DIRECTIONS FOR THIS TASK:
Please quote, word for word, every line of the items below between the line holding "country: Papua New Guinea" and the line holding "locality: Kwangsi, Northern", inclusive.

+++ PROVIDED RECORDS

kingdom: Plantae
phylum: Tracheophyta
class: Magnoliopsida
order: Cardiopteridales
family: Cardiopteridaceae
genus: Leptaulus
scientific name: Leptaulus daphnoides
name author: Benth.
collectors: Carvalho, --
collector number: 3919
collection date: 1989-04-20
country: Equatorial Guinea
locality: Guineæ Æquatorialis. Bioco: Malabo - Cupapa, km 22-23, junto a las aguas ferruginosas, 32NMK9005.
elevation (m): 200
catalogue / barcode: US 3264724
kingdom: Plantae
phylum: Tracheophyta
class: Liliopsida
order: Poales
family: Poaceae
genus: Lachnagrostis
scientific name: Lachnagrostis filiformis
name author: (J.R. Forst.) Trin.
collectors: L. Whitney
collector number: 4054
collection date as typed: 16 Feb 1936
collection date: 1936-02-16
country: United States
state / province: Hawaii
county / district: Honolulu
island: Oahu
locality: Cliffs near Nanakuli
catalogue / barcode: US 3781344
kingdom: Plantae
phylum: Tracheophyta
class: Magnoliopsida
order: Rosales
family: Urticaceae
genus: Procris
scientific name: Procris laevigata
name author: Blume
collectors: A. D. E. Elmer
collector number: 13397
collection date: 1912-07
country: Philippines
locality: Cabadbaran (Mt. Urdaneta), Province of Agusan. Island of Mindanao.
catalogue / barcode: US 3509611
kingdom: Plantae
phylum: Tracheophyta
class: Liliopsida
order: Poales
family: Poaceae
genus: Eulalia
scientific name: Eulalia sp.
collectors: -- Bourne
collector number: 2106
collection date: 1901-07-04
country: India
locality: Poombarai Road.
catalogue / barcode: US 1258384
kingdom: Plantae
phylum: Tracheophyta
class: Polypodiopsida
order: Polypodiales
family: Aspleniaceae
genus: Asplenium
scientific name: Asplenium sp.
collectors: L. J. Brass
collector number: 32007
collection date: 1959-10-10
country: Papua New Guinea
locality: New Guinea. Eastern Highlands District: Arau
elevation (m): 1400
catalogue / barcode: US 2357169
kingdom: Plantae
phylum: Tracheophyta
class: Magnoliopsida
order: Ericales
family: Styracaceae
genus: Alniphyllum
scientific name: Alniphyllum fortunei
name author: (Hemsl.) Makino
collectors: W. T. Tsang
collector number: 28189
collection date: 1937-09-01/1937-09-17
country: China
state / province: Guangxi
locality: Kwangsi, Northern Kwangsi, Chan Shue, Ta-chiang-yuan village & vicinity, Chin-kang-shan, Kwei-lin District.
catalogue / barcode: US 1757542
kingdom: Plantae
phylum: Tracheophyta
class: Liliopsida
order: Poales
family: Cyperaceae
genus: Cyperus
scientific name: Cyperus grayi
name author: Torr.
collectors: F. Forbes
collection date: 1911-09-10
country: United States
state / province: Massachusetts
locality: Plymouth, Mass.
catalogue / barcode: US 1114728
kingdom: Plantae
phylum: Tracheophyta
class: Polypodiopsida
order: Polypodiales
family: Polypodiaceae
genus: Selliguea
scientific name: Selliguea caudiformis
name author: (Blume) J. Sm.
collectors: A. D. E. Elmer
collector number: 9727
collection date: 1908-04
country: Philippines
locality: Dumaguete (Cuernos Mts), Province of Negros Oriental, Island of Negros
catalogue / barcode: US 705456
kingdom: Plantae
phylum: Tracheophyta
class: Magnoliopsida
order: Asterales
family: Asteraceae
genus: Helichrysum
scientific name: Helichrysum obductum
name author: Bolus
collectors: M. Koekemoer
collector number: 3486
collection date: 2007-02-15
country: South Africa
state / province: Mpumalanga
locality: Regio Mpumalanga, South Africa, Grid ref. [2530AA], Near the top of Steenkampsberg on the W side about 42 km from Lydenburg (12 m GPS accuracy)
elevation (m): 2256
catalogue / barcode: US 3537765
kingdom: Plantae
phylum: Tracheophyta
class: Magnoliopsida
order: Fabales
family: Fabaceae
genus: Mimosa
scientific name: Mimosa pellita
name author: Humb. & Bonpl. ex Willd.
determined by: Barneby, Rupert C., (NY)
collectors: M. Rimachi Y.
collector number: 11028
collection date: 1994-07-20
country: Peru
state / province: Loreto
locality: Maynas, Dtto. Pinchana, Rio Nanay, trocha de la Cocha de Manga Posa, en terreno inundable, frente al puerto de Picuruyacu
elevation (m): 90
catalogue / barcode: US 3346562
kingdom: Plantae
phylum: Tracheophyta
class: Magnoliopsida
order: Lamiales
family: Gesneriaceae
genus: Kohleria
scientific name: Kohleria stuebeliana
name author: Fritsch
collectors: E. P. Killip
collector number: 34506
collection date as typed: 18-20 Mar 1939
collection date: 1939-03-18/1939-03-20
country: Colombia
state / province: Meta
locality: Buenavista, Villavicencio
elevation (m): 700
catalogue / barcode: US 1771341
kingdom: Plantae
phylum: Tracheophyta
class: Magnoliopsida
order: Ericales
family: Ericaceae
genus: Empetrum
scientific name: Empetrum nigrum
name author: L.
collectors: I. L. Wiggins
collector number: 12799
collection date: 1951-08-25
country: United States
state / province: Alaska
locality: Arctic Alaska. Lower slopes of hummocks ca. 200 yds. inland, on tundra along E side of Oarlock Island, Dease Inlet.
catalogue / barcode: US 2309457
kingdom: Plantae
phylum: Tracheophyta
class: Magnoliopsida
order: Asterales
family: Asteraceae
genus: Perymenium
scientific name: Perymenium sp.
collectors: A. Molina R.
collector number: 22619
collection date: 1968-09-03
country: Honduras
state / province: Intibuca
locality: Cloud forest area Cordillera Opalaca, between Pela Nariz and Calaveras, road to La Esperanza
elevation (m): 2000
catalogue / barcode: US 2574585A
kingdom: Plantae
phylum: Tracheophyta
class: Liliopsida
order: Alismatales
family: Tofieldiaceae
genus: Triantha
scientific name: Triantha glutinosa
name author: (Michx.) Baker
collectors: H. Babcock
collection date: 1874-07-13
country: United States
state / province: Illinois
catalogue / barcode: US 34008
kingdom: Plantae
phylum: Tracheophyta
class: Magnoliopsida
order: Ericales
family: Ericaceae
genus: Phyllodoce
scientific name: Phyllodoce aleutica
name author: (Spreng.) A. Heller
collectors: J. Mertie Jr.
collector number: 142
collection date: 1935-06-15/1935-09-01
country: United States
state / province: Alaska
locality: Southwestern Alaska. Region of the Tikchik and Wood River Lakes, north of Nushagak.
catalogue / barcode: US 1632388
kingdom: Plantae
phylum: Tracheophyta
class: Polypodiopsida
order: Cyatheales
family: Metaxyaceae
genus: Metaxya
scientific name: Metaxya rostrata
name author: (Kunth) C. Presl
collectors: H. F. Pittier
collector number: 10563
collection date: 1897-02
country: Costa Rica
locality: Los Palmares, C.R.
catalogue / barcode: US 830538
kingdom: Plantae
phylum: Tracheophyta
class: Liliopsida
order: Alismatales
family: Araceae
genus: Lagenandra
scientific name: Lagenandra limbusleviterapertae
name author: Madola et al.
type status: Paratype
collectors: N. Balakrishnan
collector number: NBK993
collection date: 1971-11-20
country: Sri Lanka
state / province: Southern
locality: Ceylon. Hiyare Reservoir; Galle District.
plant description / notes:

++++++

SOLUTION BELOW:
country: Papua New Guinea
locality: New Guinea. Eastern Highlands District: Arau
elevation (m): 1400
catalogue / barcode: US 2357169
kingdom: Plantae
phylum: Tracheophyta
class: Magnoliopsida
order: Ericales
family: Styracaceae
genus: Alniphyllum
scientific name: Alniphyllum fortunei
name author: (Hemsl.) Makino
collectors: W. T. Tsang
collector number: 28189
collection date: 1937-09-01/1937-09-17
country: China
state / province: Guangxi
locality: Kwangsi, Northern Kwangsi, Chan Shue, Ta-chiang-yuan village & vicinity, Chin-kang-shan, Kwei-lin District.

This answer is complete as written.